PHG RF Range Circles - Appalachian Trail
PHG stands for Power-Height-Gain (and directivity) which is all you need to calculate the relative RF range of a station. The most important parameter being Height Above Average Terrain. Because the FCC has a rigorous method of mathematically calculating, some people think that HAAT takes on some exact, almost mystical meaning. When in fact, it is just the simple Height of your antenna over the surrounding area that it serves. Notice that Height above sea-level means absolutely nothing. It is your heigh over everything around you that is important.
Digipeaters and PHG
The most important use of PHG is in visualizing what area is covered by different digipeaters.
The default plot of all PHG Range circles is at the “half-size” scale which is much more appropriate for mobiles who have multipath, fading and other problems that shorten their usable range. Secondly, by displaying the range circles at half-size, it keeps the map from being too cluttered. So even though the circles between digis above do not overlap, they do probably have connectivity.
The most practical use of PHG circles is determining a path to get from point A to point B or in determining the number of hops that are needed to get to a given area.
The diagrams within this section provide a one-time snapshot of the number of hops for the most recent packet heard from each digipeater at the time the diagram was produced. By watching it over a while, it is easy to see what digis (and therefore areas) you can hit with N number of hops.
Another very useful display of PHG data is during a TRACE display. This not only shows the path that a packet took to get to you , but also the PHG range circles of each of the digis so you can see how the network is working. The use of non-tracing WIDEn-N paths for the last several users almost killed this capability, but under the New n-N Paradigm, now all paths will be traceable and so this is a very neat display for monitoring the performance of your network.
PHG Circles ARE Ham Radio
To me, playing around with the maps and PHG data from everyone is most of what APRS on RF is all about. It gives you a window on the RF environment and a way to visualize who can see whom and what kind of station they have. Even the Kenwood’s display PHG data.
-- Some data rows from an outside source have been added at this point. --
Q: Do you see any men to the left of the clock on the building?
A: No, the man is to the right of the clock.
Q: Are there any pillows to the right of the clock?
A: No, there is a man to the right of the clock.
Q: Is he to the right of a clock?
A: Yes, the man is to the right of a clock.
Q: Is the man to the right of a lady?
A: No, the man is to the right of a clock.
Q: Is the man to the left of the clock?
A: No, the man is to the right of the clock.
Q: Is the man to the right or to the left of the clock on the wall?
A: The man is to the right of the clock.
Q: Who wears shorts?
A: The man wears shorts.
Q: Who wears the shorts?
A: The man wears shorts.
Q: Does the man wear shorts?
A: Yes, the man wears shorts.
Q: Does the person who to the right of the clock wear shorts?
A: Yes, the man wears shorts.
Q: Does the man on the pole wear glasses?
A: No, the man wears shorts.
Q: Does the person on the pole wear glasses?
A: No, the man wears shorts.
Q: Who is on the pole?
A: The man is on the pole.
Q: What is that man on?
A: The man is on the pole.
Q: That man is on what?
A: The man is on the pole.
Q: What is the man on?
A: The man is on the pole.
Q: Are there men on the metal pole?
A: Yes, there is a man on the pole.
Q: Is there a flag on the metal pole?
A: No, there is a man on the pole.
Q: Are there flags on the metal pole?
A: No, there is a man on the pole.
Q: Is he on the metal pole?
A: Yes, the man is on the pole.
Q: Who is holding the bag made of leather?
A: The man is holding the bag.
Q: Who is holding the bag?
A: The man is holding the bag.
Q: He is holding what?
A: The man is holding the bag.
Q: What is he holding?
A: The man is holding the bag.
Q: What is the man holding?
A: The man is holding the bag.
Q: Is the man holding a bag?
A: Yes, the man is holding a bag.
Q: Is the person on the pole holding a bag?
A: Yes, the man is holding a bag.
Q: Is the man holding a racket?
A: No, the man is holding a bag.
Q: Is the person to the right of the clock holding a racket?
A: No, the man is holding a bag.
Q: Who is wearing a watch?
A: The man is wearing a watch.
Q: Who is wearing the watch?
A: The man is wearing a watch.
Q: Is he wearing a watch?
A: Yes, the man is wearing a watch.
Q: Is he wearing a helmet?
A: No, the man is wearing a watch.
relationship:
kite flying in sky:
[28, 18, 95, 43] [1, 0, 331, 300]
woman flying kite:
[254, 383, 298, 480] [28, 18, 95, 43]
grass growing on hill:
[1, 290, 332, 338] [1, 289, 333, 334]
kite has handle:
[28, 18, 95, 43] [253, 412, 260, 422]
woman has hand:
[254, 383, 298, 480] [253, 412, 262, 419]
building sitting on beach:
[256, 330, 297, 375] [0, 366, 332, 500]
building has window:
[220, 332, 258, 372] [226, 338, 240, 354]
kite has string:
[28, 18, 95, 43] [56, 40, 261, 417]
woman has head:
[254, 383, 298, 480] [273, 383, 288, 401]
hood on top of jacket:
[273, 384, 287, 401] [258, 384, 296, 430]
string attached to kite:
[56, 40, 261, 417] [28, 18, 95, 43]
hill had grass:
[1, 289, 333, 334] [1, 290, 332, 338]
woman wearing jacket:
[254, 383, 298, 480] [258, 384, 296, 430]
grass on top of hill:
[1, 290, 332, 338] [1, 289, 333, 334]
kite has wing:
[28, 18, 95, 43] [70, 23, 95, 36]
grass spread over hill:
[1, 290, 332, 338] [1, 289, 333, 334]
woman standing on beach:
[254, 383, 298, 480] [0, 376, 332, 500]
Some purists rightly claim that these circles are not perfect and cannot possibly represent the actual range of each station, but that was never their intent. Their intent was to be a relative indication of the approximate range of a station so that hill-top stations would clearly stand out over low stations with marginal antennas.
Combined with the offset feature to allow for directivity or for obstructions and local terrain, the PHG feature of APRS can be made to quite realistically represent the usable range of most stations. PHG data is a fundamental part of the APRS protocol and should be included in all fixed station packets and displayed in all programs.